Control Freak’s Comeuppance
Stick to those few things you can control, such as investment costs (broker commissions and fund expenses). The disparity in expenses charged investors among the 30,000-plus funds available today suggests that some fund companies are more focused than others on keeping costs to a minimum. Long-term these costs compound and come right out of your returns. One noteworthy study went so far as to conclude that expense ratios are an indicator of future relative long-term mutual fund performance.

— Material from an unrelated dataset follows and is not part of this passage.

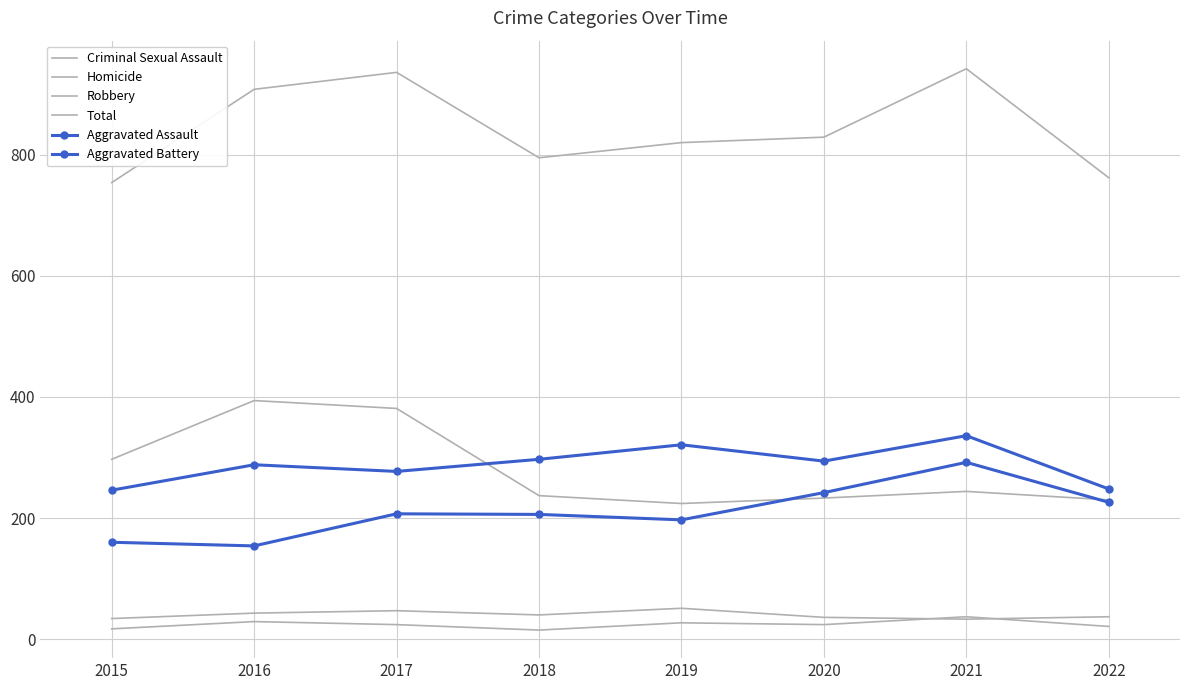

Where is the first local maximum for Aggravated Assault?

2017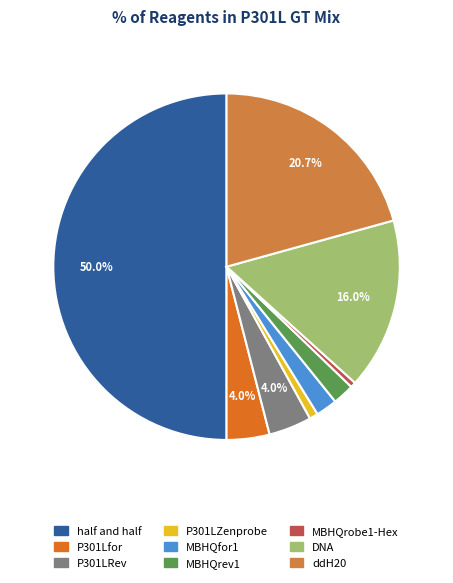

To the nearest percent, what is the average slice percentage?

11%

Diversification is something you can influence, and it is key to your ability to withstand the inevitable ups and downs of the stock and bond markets. Investing in diversified funds amounts to purchasing shares in hundreds or thousands of securities. As the saying goes, “Do not put all your eggs in one basket.” Why violate this principle with your nest egg?
Divide and Conquer
Asset Allocation, or the mix of stocks and bonds you choose, is critical to your long-term investing success. Evidence argues for a combination of stocks and bonds for most investors, and studies have shown your choice of allocation is a driver of your long-term returns. Within each of the two broad asset categories, may wish to have domestic and international stocks, small- and large-cap stocks, short- and intermediate-term bonds, “Triple-A” and investment-grade bonds. This topic is complex, and you may need some professional advice to help you get started. However, this is one of the few factors you can control. And a little homework this year could make a world of a difference to your sense of financial security later as you approach retirement.
As in Real Estate: Location, Location, Location
Tax efficiency is another aspect to consider when getting started. Without being focused on this angle per se, you will have made great strides in this regard by maxing out your 401(k) and IRA contributions. Going further, you should try to keep high interest and dividend yielding assets in these accounts, so as to manage the tax impact of the “yield” from your chosen investments. In taxable accounts, depending on your income and location, you may want to use the tax-exempt bond funds mentioned above, and stock funds with low “turnover” (the number of times in a given year a fund sells its holdings) to limit short-term capital gains taxes. As in real estate, tax efficiency often comes down to asset location.
Most important of all, put the “miracle of compounding” to work for you by getting started now. The phenomenon often associated with founding father Benjamin Franklin needs time to work its magic. The earlier you get started, the more time becomes an asset rather than a liability.
And remember, getting started is the hardest part of all.
1 FDIC stands for Federal Deposit Insurance Corporation. NCUA stands for National Credit Union Administration.